## Aufgabe
Schreiben Sie den folgenden Marktkommentar zur US-Geldpolitik vollständig und wortgetreu ab.

## Ausgewählter Auszug
_ _ _ _

MäRKTE INSIGHT: ZURüCK AUF LOS – GELDPOLITIK ALS KURSBREMSE

In den USA verflüchtigt sich die Zinsfantasie. Für die Aktienmärkte bedeutet das unruhigere Zeiten. Aber hinter den jüngsten Turbulenzen verbirgt sich auch eine gute Nachricht, weiß Michael Maisch.

Jerome Powell hat es gegeben, Jerome Powell hat es genommen. Natürlich ist es unangebracht, den Chef der US-Notenbank Fed mit dem lieben Gott zu vergleichen. Aber wenn man auf die Entwicklung der US-Aktienmärkte in den vergangenen sechs Monaten blickt, dann ist Powell eine gewisse Allmacht kaum abzusprechen.

Als der Fed-Chef im vergangenen Herbst für einen Notenbanker ziemlich explizit die geldpolitische Wende ankündigte, war das der Auftakt zum steilen und beinahe ungebremsten Anstieg der Aktienkurse an der Wall Street. Zwischenzeitlich hielten die Märkte bis zu sechs Zinssenkungen in diesem Jahr für möglich, was nie realistisch war. Doch es waren vor allem diese Hoffnungen, die den US-Leitindex S&P 500 von Ende Oktober bis Anfang April um mehr als 25 Prozent in die Höhe trieben.

Weil sich aber die Inflation in den USA als deutlich hartnäckiger als erhofft erweist, verflüchtigten sich die Zinshoffnungen in den USA in den vergangenen Wochen noch schneller als die Meisterschaftshoffnungen des FC Bayern in der Bundesliga.

_ _ _ _

(Gespeicherte Einträge)
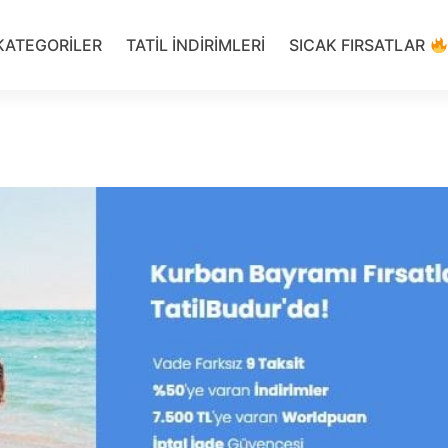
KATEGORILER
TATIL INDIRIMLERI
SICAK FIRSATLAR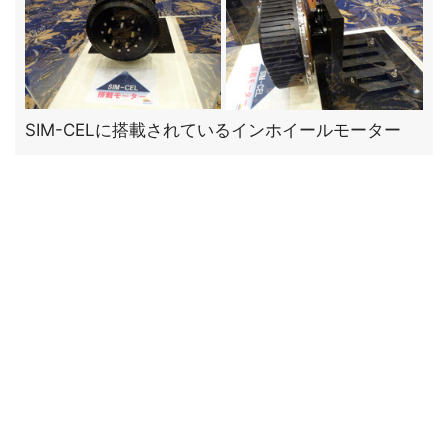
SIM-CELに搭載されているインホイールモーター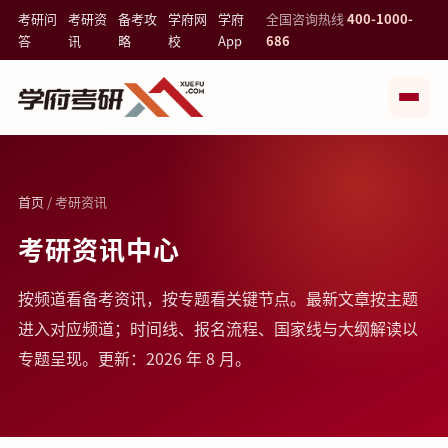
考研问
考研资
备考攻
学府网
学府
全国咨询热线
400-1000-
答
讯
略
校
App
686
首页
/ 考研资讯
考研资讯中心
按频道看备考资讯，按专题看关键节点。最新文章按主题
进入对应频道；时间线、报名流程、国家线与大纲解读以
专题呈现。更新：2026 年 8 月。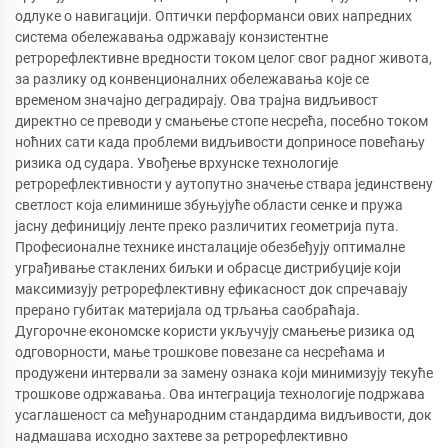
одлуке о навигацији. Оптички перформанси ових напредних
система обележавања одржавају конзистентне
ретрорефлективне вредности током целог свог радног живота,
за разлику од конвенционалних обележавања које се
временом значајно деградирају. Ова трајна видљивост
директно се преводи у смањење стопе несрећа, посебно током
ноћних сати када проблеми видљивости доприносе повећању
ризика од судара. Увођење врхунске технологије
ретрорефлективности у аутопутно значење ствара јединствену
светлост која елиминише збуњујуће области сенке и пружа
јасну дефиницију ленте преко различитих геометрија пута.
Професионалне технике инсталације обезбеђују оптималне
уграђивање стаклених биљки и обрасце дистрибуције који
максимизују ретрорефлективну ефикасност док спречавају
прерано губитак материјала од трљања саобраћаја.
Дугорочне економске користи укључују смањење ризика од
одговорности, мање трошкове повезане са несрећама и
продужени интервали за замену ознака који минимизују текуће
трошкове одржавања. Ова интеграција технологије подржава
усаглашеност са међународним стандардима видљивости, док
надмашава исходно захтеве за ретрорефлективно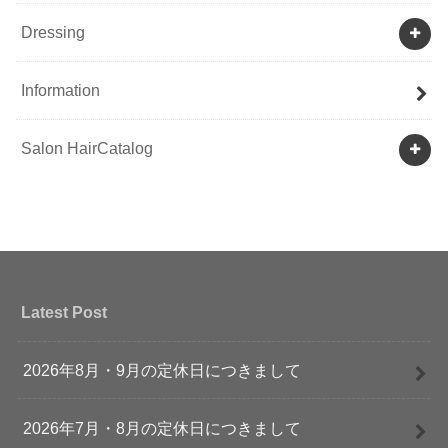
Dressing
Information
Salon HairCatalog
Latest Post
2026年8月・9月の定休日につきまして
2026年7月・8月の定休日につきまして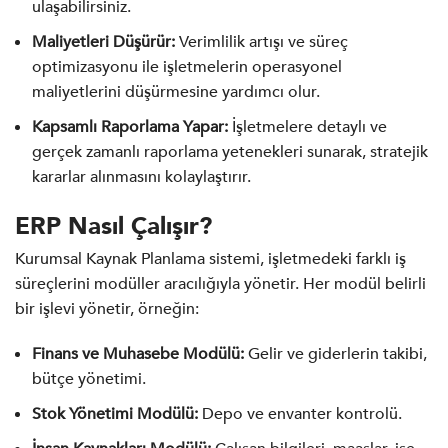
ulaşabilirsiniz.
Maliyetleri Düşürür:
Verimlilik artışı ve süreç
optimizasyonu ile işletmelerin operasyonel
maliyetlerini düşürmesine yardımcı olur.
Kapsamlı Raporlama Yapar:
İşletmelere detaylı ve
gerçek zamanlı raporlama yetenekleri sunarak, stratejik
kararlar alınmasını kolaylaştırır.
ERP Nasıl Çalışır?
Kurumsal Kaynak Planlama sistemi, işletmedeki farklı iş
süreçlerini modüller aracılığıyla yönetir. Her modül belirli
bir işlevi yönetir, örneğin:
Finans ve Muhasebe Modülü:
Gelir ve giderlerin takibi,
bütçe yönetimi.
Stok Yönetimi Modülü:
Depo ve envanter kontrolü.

_ _ _ _

## Lösung
MäRKTE INSIGHT: ZURüCK AUF LOS – GELDPOLITIK ALS KURSBREMSE

In den USA verflüchtigt sich die Zinsfantasie. Für die Aktienmärkte bedeutet das unruhigere Zeiten. Aber hinter den jüngsten Turbulenzen verbirgt sich auch eine gute Nachricht, weiß Michael Maisch.

Jerome Powell hat es gegeben, Jerome Powell hat es genommen. Natürlich ist es unangebracht, den Chef der US-Notenbank Fed mit dem lieben Gott zu vergleichen. Aber wenn man auf die Entwicklung der US-Aktienmärkte in den vergangenen sechs Monaten blickt, dann ist Powell eine gewisse Allmacht kaum abzusprechen.

Als der Fed-Chef im vergangenen Herbst für einen Notenbanker ziemlich explizit die geldpolitische Wende ankündigte, war das der Auftakt zum steilen und beinahe ungebremsten Anstieg der Aktienkurse an der Wall Street. Zwischenzeitlich hielten die Märkte bis zu sechs Zinssenkungen in diesem Jahr für möglich, was nie realistisch war. Doch es waren vor allem diese Hoffnungen, die den US-Leitindex S&P 500 von Ende Oktober bis Anfang April um mehr als 25 Prozent in die Höhe trieben.

Weil sich aber die Inflation in den USA als deutlich hartnäckiger als erhofft erweist, verflüchtigten sich die Zinshoffnungen in den USA in den vergangenen Wochen noch schneller als die Meisterschaftshoffnungen des FC Bayern in der Bundesliga.